Compare this (markets’ viewpoint):
Drilling contractor Transocean Ltd. and possibly the service companies were responsible for the human errors or equipment failures that may have triggered the Macondo blowout Apr. 20 in the Gulf of Mexico, but BP PLC will be the one who pays for the oil spill response and damages, said analysts at Citi Investment Research & Analysis, a division of Citigroup Global Markets Inc.
That’s because in the typical contract for oil field services, the customer accepts liability for spills or damage to the reservoir and indemnifies the contractor.
On the other hand, analysts at FBR Capital Markets & Co. in Arlington, Va., said, Based on the pieces of this puzzle we have been able to assemble so far, it appears to us as if the primary responsibility for the accident may not lie with any¦ of the service companies.
with this (oilfield professional’s viewpoint):
Zonal isolation is the principal function of a primary cementation, and BP deliberately chose not to evaluate the integrity of that isolation (possibly against the advice of cementing contractor Halliburton), by means of widely-used wireline acoustic logging methods, before commencing to prepare the Macondo well for temporary plugging and abandonment.

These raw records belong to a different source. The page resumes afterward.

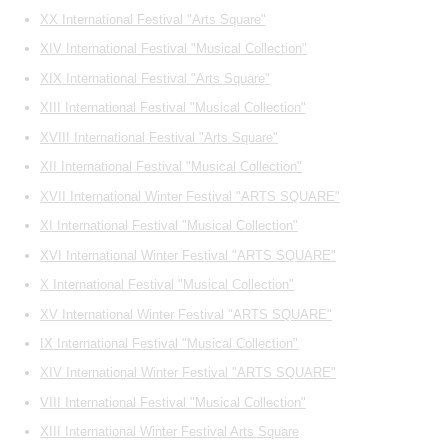
XX International Festival "Arts Square"
XIV International Festival "Musical Collection"
XIX International Festival "Arts Square"
XIII International Festival "Musical Collection"
XVIII International Festival "Arts Square"
XII International Festival "Musical Collection"
XVII International Winter Festival "ARTS SQUARE"
XI International Festival "Musical Collection"
XVI International Winter Festival "ARTS SQUARE"
X International Festival "Musical Collection"
XV International Winter Festival "ARTS SQUARE"
IX International Festival "Musical Collection"
XIV International Winter Festival "ARTS SQUARE"
VIII International Festival "Musical Collection"
XIII International Winter Festival Arts Square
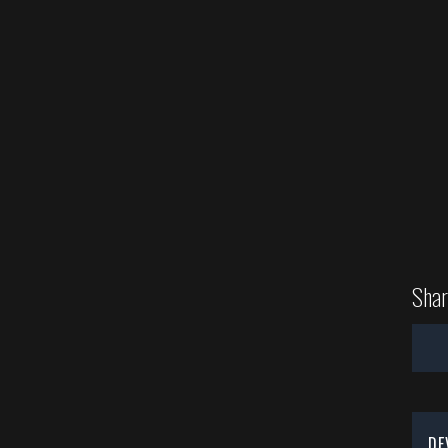
Shar
DE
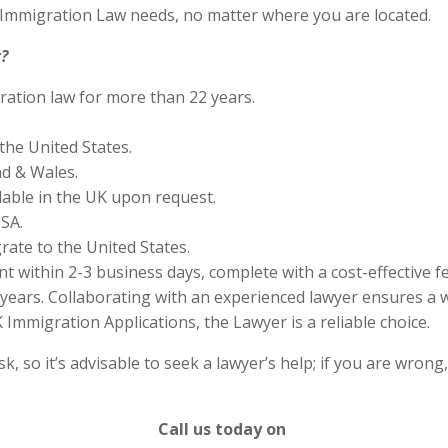
S Immigration Law needs, no matter where you are located.
?
ration law for more than 22 years.
the United States.
nd & Wales.
lable in the UK upon request.
SA.
rate to the United States.
 within 2-3 business days, complete with a cost-effective f
years. Collaborating with an experienced lawyer ensures a w
Immigration Applications, the Lawyer is a reliable choice.
 so it’s advisable to seek a lawyer’s help; if you are wrong
Call us today on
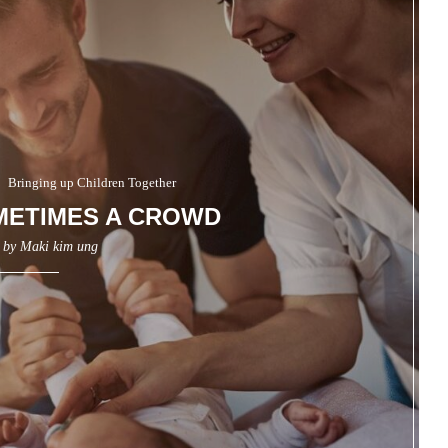
Bringing up Children Together
METIMES A CROWD
n by
Maki kim ung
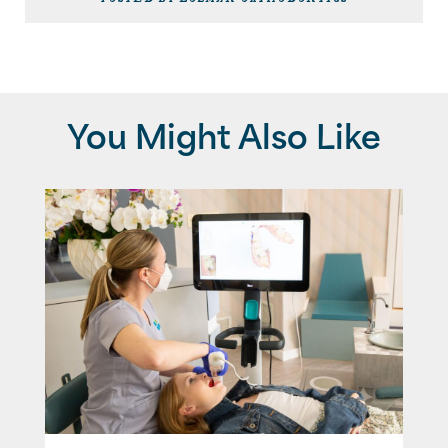
You Might Also Like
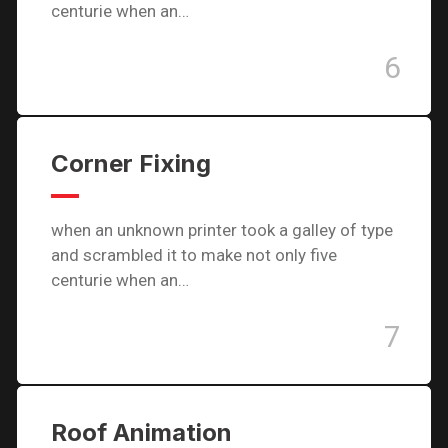
centurie when an…
6
Corner Fixing
when an unknown printer took a galley of type
and scrambled it to make not only five
centurie when an…
7
Roof Animation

… In the end, Transocean, Halliburton and Cameron (the BOP manufacturer) will be found neither grossly negligent nor principally responsible for this disaster — culpability will rest entirely with BP, as perpetrators of one of the most colossal and avoidable risk management failures in offshore drilling history.
If you missed it, CBS’ “60 Minutes” devoted a large part of their time on Sunday to the incident. Making allowances for bias and sensationalism, it still sounded to me that BP was the most (or least) responsible party.
I was reminded of the Apollo fire and the two Shuttle disasters that might have been avoided if people put safety ahead of the sin of the day (pride, greed, schedule, ego, or whatever).